1. Home ›› 
  2. Notizie ›› 
  3. Notizie Italia ›› 

Benzina: cartello sui prezzi, nove compagnie nel mirino dell’Antitrust

FACEBOOK TWITTER LINKEDIN

Cartello sui prezzi dei carburanti. E’ questa l’ipotesi da cui parte l’indagine dell’Autorità Antitrust su nove compagnie petrolifere. L’Antitrust vuole accertare l’esistenza di accordi contrari ai principi di concorrenza relativi al prezzo della benzina. Le compagnie coinvolte nell’indagine sono nell’ordine Eni, Esso, Q8, Shell, Tamoil, Total, Erg, Ip e Api. Queste compagnie petrolifere avrebbero “concordato la fissazione dei prezzi consigliati, che risultano di conseguenza aver avuto andamento parallelo, con variazione contestuale, di entità comparabile e di segno omogeneo, in violazione della normativa sulla concorrenza”, si legge nella nota dell’Authority. L’istruttoria si concluderà entro il marzo 2008 e in generale, secondo l’Antitrust, sono da rimuovere le rilevanti barriere all’ingresso presenti sul mercato. “La protezione da rivali esterni – prosegue la nota dell’Antitrust – ha permesso alle società di pilotare i prezzi di benzina e gasolio per rispondere all’evoluzione del settore (si consuma meno benzina e più diesel) e mantenere prezzi e margini lordi dei carburanti in rete più elevati in Italia che all’estero”. Il parallelismo dei pezzi risirebbe all’autunno 2004 quando Eni iniziò a utilizzare un metodo di fissazione dei prezzi meno legato all’andamento del costo della materia prima. I concorrenti di Eni avrebbero quindi deciso di uniformarsi non più ai criteri applicati a livello internazionale ma a quelli del Cane a sei zampe. Un parallelismo dei prezzi garantito anche dallo scambio di informazioni attraverso svariati canali e sicuramente favorito dalla trasparenza dei prezzi consigliati “che favorisce la collusione”. L’evidenza empirica dimostra come da dicvembre 2006 a oggi il prezzo del petrolio è sceso nell’ordine del 22% mentre quello della benzina nelle stazioni di sevizio italiane è calato in media solo dell’1,7%.

■ ■ ■ ■ ■ ■ ■

● Il tuo compito
Secondo l'articolo sul presunto cartello dei prezzi della benzina, entro quando si concluderà l'istruttoria dell'Antitrust?

● I dati
■ ■ ■ ■ ■ ■ ■

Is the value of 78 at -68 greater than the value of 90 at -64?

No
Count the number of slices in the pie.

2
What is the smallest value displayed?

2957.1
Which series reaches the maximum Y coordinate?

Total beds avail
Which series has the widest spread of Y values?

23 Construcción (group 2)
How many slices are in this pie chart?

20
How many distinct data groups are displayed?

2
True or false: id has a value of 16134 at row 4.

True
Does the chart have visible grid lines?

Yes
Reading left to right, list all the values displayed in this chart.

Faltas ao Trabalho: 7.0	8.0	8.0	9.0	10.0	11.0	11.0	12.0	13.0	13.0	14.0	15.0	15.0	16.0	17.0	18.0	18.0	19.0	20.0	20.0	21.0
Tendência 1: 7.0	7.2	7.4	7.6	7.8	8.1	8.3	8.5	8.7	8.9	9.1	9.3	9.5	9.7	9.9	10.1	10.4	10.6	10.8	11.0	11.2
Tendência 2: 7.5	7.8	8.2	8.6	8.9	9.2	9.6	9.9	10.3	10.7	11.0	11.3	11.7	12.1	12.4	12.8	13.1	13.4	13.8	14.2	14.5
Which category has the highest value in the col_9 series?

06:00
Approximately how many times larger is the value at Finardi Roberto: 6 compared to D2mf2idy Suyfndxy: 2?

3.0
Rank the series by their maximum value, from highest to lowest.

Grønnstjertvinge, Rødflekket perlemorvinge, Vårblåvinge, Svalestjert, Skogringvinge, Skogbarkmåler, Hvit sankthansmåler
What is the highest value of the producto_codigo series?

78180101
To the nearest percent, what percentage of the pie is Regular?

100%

■ ■ ■ ■ ■ ■ ■

● Risultato
Entro il marzo 2008.